One embodiment of applying the process of the present invention to the production of benzene and xylene comprises the following steps of:
(a) separating an aromatic feedstock comprising indane, C8 aromatic hydrocarbons (C8A), C9A, C10A and C11 aromatic hydrocarbons (C11A) in a first separation zone comprising a first and a second separation tower, where a stream rich in C8A is separated from the top of the first separation tower and the bottoms product of the first tower is passed into the second separation tower, where a stream comprising indane, C9A and C10A, with an indane content of 0 to 5 wt % and a C10A content of 0 to 50 wt %, is separated from the top of the second separation tower and C11A are removed from the second tower bottom;
(b) passing the effluent stream from the top of the second separation tower along with toluene into a conversion reaction zone for the aromatic hydrocarbons, where said reaction zone is packed with the catalyst of the present invention, and the aromatic hydrocarbons are transformed, upon contacting the catalyst under conversion conditions, into a converted effluent rich in benzene and C8A; and
(c) passing said converted effluent into a second separation zone and separating them into benzene, toluene, C8A and heavy aromatic hydrocarbons containing C10A.
According to the above embodiment, toluene separated from the second separation zone can be fed into the reaction zone. A part of benzene separated from the second separation zone can be recycled into the reaction zone to increase C8A yield; however, it may be removed directly as a product instead of being recycled because recycling of benzene will lower the conversion ratio of feed toluene. The heavy aromatic hydrocarbons containing C10A separated from the second separation zone may be passed into the second separation tower of the first separation zone with or without o-xylene separated therefrom.
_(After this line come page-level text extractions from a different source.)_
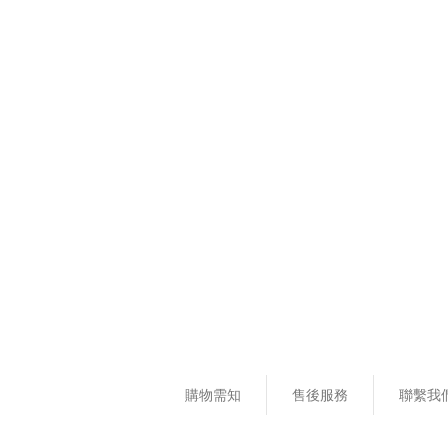
購物需知
售後服務
聯繫我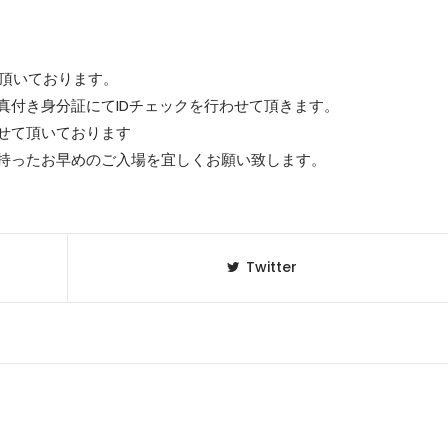
て頂いております。
真付き身分証にてIDチェックを行わせて頂きます。
せて頂いております
持ったお早めのご入場を宜しくお願い致します。
Twitter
In the feed stream entering into the conversion reaction zone, the weight ratio of toluene to C9A is within the range from 90/10 to 10/90.
By employing the novel catalyst of the present invention, limit to indane content in the aromatic feedstock is loosened, allowing it to range from 0 to 5 wt %. Therefore, it is not compulsory to separate and remove a major part of indane, which is of small amount, accompanied by the C9A feedstock through the heavy aromatic hydrocarbon tower, hence loss of C9A in indane separation process can be eliminated. Since the catalyst of the present invention enjoys strong capacity of converting C10A, C10A per se may be recycled and it is no longer necessary to remove them from the heavy aromatic hydrocarbon tower bottom, thus increasing C10A utilization ratio.